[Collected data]
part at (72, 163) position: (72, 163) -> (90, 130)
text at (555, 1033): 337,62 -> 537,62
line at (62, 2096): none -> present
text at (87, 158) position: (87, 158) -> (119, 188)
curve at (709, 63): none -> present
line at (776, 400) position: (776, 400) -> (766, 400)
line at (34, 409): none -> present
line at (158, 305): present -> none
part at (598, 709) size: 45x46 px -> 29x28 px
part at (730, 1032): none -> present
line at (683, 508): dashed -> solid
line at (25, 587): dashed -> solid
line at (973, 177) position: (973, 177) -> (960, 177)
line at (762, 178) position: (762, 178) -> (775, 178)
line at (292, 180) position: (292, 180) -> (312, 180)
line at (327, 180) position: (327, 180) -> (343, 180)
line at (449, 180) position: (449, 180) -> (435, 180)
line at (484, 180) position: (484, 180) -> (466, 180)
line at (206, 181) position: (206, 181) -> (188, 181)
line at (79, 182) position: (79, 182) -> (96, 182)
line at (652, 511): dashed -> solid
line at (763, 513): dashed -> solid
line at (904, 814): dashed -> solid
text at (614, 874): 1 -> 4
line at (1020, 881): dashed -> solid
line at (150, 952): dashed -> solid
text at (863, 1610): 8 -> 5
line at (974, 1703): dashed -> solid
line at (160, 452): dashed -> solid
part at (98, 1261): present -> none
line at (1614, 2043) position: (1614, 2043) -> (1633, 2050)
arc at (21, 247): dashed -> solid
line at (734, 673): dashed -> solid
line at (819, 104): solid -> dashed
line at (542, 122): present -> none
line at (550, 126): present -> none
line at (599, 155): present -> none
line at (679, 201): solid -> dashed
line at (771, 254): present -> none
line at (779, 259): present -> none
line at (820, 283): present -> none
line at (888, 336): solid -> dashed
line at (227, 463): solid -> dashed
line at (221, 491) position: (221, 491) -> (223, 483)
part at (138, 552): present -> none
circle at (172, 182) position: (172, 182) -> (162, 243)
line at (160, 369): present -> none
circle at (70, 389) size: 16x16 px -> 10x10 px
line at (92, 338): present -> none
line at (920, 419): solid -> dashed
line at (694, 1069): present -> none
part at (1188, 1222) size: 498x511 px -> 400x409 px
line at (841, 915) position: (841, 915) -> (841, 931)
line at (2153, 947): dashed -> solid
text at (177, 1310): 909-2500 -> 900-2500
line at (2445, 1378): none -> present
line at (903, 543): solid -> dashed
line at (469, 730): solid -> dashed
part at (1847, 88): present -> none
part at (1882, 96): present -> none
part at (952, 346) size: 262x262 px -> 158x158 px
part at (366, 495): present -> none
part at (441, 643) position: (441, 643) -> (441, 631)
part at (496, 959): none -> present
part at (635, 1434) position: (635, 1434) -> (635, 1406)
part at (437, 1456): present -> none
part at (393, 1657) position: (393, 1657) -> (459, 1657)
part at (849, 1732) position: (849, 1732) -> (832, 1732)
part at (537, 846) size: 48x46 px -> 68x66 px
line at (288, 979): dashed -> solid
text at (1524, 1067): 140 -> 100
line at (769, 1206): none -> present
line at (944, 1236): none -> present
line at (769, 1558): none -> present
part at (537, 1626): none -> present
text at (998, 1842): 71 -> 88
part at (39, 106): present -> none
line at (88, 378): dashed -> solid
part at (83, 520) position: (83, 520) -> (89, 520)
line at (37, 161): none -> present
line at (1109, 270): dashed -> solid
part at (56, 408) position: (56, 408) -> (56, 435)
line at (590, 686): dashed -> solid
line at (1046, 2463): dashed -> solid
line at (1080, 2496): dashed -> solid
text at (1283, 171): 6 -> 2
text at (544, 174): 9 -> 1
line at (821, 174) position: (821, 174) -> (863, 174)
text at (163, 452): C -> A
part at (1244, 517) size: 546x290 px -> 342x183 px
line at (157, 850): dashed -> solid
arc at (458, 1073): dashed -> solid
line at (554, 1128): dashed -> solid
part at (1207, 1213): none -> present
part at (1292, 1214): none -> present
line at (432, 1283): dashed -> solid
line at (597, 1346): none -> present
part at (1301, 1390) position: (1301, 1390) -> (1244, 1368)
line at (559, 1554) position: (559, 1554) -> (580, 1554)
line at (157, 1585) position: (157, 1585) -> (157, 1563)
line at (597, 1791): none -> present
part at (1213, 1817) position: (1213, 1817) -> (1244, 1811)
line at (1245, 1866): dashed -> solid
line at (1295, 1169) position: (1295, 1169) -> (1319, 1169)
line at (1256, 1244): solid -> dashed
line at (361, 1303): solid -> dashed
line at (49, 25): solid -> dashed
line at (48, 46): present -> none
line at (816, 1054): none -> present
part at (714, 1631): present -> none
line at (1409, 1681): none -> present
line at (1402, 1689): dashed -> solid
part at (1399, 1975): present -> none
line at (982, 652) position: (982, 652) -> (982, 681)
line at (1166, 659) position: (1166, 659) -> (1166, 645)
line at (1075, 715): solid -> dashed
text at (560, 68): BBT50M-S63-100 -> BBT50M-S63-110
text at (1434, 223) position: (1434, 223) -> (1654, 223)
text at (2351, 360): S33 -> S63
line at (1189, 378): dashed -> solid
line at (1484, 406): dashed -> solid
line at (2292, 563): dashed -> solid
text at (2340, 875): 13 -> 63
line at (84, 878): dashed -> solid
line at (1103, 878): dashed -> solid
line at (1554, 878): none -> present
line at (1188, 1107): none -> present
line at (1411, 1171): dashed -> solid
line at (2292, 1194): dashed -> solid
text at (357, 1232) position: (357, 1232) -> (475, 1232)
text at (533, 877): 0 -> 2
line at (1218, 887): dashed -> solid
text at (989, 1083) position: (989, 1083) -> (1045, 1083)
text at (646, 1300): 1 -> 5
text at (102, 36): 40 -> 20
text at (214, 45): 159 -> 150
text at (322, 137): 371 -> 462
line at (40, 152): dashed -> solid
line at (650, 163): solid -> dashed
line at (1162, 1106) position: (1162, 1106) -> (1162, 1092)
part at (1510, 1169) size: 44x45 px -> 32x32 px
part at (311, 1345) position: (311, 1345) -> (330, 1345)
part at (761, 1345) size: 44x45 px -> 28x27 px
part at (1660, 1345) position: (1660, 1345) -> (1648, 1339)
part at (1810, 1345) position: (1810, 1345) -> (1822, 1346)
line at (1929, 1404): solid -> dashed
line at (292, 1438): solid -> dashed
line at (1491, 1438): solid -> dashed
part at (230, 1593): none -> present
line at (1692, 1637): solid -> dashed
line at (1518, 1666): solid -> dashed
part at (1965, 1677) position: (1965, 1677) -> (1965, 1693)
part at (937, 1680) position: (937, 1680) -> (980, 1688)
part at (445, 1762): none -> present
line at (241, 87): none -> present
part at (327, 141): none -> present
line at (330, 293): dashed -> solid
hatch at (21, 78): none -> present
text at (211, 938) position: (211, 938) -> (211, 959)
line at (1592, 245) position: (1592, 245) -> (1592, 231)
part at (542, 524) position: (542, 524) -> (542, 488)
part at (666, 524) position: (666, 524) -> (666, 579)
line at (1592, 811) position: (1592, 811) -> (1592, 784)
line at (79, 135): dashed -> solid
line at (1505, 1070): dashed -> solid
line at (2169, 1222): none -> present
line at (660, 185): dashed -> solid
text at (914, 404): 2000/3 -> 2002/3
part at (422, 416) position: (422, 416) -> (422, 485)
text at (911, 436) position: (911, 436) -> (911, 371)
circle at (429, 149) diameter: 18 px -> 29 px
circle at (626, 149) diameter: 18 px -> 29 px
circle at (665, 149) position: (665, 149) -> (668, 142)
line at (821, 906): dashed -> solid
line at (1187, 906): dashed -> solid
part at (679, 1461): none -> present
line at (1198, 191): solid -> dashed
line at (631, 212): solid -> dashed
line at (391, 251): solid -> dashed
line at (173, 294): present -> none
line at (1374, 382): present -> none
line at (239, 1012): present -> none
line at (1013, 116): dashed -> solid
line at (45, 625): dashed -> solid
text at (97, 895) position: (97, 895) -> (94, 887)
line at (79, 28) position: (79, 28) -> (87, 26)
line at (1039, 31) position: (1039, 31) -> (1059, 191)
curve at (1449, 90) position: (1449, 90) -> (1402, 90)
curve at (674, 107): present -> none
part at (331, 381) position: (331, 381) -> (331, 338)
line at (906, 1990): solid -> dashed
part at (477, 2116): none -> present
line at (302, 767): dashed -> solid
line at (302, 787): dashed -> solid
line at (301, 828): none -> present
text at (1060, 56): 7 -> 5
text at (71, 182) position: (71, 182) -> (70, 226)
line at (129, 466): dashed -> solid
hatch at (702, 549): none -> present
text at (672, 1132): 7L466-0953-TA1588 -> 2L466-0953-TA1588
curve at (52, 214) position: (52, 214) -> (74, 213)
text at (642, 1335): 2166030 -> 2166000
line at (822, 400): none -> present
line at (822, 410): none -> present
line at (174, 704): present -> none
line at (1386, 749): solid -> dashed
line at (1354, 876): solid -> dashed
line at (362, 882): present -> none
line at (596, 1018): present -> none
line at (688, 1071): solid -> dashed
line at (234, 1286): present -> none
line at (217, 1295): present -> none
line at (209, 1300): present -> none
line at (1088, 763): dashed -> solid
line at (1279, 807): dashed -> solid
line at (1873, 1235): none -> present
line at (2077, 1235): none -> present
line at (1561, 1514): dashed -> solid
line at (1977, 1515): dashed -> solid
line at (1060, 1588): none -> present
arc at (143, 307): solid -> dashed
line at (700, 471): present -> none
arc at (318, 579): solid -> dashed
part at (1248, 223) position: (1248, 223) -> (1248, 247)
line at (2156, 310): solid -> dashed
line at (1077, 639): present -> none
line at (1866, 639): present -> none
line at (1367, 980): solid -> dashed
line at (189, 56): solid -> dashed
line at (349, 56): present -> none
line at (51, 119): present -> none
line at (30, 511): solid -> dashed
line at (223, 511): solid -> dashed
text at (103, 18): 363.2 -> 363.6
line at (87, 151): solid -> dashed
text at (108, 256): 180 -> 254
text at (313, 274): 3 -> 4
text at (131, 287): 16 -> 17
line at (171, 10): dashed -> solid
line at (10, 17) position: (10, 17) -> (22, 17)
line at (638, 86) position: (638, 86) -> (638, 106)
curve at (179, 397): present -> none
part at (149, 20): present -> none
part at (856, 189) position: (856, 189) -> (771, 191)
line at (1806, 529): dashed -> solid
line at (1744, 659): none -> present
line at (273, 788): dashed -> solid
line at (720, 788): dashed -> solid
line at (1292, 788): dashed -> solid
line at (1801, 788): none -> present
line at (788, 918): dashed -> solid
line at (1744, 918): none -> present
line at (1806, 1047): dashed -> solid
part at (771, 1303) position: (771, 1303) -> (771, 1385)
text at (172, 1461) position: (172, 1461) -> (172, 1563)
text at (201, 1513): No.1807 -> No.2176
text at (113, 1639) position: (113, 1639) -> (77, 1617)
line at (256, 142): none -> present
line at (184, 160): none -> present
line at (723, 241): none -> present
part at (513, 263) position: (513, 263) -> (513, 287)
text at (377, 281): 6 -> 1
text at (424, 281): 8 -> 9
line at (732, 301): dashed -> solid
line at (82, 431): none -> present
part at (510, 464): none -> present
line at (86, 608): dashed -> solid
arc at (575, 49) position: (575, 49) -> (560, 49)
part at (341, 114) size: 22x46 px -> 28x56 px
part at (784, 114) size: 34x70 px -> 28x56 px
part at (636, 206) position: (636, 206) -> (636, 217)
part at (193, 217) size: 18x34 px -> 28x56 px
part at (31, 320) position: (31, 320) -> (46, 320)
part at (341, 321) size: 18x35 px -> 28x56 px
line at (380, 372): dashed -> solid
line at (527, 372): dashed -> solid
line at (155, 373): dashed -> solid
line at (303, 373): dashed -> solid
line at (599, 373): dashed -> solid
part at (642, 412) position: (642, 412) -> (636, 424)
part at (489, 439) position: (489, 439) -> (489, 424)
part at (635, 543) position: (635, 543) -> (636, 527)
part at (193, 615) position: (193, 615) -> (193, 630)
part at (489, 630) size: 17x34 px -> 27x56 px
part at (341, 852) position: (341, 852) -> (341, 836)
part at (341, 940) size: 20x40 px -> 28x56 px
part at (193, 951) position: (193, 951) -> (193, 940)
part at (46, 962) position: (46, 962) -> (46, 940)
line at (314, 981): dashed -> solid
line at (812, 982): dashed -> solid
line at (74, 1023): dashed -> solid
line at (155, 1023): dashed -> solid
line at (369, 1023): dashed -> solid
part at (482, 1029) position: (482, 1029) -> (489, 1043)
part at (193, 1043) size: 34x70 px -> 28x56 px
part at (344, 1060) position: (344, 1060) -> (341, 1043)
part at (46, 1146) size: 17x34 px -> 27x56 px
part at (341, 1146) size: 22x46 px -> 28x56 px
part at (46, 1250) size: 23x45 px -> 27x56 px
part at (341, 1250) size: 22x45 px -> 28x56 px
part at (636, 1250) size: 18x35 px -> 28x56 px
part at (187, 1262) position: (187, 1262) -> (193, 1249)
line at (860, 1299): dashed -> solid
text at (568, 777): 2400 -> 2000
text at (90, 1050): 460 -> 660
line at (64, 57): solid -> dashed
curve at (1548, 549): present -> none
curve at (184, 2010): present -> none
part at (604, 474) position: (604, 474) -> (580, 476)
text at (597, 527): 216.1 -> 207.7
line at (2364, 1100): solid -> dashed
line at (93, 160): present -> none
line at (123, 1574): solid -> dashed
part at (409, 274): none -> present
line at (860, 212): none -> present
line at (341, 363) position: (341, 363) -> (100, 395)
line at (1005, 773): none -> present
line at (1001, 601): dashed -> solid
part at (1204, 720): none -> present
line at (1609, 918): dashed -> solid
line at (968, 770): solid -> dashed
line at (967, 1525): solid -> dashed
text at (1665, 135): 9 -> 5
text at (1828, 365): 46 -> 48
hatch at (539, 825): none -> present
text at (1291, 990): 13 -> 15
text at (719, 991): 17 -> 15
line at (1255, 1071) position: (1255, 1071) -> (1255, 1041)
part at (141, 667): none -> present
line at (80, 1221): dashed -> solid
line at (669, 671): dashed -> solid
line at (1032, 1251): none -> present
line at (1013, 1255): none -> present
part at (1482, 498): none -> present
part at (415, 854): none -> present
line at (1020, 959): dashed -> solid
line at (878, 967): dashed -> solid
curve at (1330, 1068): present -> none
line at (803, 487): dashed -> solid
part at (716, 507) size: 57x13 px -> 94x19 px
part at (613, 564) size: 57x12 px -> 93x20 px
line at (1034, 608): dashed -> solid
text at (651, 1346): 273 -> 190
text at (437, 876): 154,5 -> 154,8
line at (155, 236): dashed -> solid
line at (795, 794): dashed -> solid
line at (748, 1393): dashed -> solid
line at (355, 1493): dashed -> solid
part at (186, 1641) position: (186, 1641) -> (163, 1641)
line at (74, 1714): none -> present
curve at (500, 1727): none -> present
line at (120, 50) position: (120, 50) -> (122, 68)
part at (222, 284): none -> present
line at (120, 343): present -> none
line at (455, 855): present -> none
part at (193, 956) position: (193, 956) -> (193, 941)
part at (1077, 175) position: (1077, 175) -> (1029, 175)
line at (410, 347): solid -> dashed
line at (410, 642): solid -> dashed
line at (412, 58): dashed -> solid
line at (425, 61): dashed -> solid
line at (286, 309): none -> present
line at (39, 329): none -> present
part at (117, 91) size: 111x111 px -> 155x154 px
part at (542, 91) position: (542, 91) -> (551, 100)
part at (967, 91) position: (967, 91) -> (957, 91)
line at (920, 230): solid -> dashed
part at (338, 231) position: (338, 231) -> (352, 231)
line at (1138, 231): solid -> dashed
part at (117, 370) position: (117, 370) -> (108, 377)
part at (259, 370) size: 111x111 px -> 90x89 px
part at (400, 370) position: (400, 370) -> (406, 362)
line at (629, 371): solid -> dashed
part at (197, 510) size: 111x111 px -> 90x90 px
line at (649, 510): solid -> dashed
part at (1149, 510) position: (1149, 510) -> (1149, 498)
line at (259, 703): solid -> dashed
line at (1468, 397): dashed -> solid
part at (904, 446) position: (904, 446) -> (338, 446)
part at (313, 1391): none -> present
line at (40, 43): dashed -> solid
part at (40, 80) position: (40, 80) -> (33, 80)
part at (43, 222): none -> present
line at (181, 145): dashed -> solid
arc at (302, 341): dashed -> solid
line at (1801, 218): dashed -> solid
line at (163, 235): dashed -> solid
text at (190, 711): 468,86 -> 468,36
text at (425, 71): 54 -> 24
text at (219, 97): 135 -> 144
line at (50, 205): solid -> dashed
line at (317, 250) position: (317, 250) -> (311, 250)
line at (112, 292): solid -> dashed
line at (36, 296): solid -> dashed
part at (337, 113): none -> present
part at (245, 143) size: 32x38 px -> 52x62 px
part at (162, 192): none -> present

> _The request_:
Gather every line in the entries above that contains the string "circle".

> _Solution_:
circle at (172, 182) position: (172, 182) -> (162, 243)
circle at (70, 389) size: 16x16 px -> 10x10 px
circle at (429, 149) diameter: 18 px -> 29 px
circle at (626, 149) diameter: 18 px -> 29 px
circle at (665, 149) position: (665, 149) -> (668, 142)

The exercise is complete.